◆ **What you will do**
Please return only the lines from the one holding "pinky tip: (103, 85)" through the one holding "thumb mcp: (68, 93)", exactly as they appear in the records below, both ends included.

◆ **Source records**
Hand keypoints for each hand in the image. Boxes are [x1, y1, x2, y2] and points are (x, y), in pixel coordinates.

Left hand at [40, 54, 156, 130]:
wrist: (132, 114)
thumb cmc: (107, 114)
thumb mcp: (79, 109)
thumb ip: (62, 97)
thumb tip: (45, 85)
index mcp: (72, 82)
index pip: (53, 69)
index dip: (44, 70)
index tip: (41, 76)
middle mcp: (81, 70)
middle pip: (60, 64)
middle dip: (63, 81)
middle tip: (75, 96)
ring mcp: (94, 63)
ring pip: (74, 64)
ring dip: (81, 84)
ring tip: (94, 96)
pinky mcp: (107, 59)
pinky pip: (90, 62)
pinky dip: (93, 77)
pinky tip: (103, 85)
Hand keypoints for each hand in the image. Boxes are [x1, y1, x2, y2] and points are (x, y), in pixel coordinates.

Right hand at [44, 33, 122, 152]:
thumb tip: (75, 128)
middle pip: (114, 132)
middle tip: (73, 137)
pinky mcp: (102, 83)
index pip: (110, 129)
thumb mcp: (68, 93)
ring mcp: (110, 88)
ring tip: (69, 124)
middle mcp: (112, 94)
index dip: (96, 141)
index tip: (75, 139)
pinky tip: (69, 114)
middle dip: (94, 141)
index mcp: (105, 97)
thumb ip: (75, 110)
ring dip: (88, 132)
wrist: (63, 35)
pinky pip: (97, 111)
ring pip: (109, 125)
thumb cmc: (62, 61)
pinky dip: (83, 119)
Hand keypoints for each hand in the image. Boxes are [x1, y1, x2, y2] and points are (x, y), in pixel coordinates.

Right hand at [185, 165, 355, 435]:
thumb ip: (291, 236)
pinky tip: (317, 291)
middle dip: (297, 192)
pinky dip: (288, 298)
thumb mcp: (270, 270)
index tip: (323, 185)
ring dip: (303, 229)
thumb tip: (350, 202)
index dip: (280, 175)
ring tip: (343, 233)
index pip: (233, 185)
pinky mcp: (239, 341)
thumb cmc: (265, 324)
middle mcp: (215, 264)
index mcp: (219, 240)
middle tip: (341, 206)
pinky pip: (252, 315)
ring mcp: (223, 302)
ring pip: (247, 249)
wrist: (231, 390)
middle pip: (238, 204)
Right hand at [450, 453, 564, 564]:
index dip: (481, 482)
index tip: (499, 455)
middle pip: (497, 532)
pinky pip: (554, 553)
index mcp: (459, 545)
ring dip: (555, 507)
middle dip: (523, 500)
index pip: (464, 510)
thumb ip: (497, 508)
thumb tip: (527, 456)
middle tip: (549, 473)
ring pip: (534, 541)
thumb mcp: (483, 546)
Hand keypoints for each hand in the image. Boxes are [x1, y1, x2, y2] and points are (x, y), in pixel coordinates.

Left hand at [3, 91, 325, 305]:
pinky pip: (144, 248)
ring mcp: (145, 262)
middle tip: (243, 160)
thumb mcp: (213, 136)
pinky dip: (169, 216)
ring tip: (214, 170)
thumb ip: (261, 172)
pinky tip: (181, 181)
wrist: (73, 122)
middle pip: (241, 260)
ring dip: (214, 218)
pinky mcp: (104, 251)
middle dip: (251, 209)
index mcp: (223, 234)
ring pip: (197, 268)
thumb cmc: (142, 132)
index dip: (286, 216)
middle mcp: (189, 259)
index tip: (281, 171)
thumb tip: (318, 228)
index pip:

◆ **Response below**
pinky tip: (103, 85)
Hand keypoints for each hand in the image. Boxes are [x1, y1, x2, y2] and points are (x, y), in pixel coordinates.

Right hand at [44, 33, 122, 152]:
thumb tip: (75, 128)
middle pip: (114, 132)
middle tip: (73, 137)
pinky mcp: (102, 83)
index pip: (110, 129)
thumb mcp: (68, 93)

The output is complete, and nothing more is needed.